* TASK ITEM
Check each line of the listing below for the word "ماهیچه" and say how many lines have it. Nothing else should be written.

* LISTED RECORDS

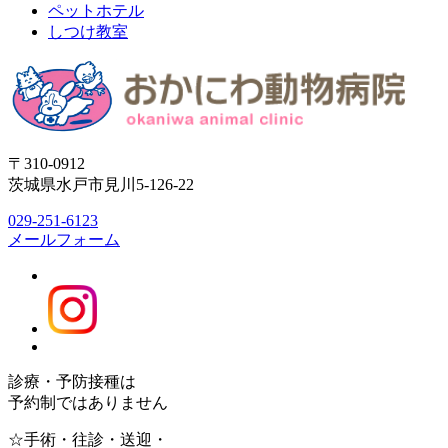
ペットホテル
しつけ教室
〒310-0912
茨城県水戸市見川5-126-22
029-251-6123
メールフォーム
診療・予防接種は
予約制ではありません
☆手術・往診・送迎・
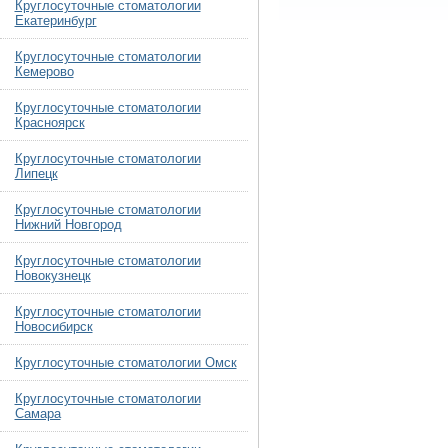
Круглосуточные стоматологии
Екатеринбург
Круглосуточные стоматологии
Кемерово
Круглосуточные стоматологии
Красноярск
Круглосуточные стоматологии
Липецк
Круглосуточные стоматологии
Нижний Новгород
Круглосуточные стоматологии
Новокузнецк
Круглосуточные стоматологии
Новосибирск
Круглосуточные стоматологии Омск
Круглосуточные стоматологии
Самара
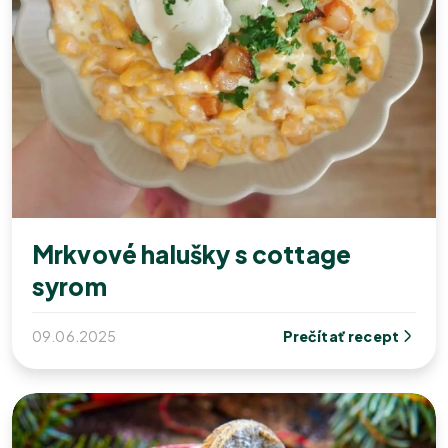
Mrkvové halušky s cottage
syrom
09.06.2025
Prečítať recept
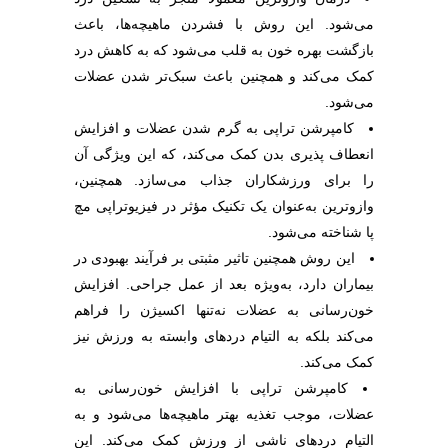
می‌شود. این روش با فشردن ماهیچه‌ها، باعث
بازگشت بهره خون به قلب می‌شود که به کاهش درد
کمک می‌کند و همچنین باعث سبک‌تر شدن عضلات
می‌شود.
کامپرشن تراپی به گرم شدن عضلات و افزایش
انعطاف پذیری بدن کمک می‌کند، که این ویژگی آن
را برای ورزشکاران جذاب می‌سازد. همچنین،
وازوترین به‌عنوان یک تکنیک مؤثر در فیزیوتراپی مچ
پا شناخته می‌شود.
این روش همچنین تاثیر مثبتی بر فرآیند بهبودی در
بیماران دارد، به‌ویژه بعد از عمل جراحی. افزایش
خون‌رسانی به عضلات نه‌تنها اکسیژن را فراهم
می‌کند بلکه به التیام دردهای وابسته به ورزش نیز
کمک می‌کند.
کامپرشن تراپی با افزایش خون‌رسانی به
عضلات، موجب تغذیه بهتر ماهیچه‌ها می‌شود و به
التیام دردهای ناشی از ورزش کمک می‌کند. این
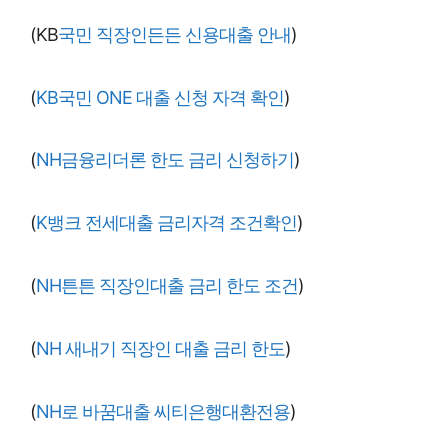
(KB
국민 직장인든든 신용대출 안내
)
(
KB국민 ONE 대출 신청 자격 확인
)
(
NH금융리더론 한도 금리 신청하기
)
(
K뱅크 전세대출 금리자격 조건확인
)
(
NH튼튼 직장인대출 금리 한도 조건
)
(
NH 새내기 직장인 대출 금리 한도
)
(
NH로 바꿈대출 씨티은행대환전용
)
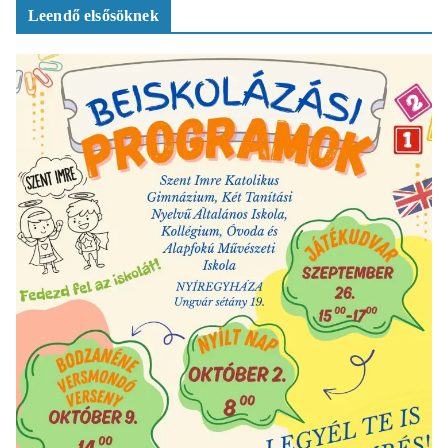
Leendő elsősöknek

* OUTPUT
2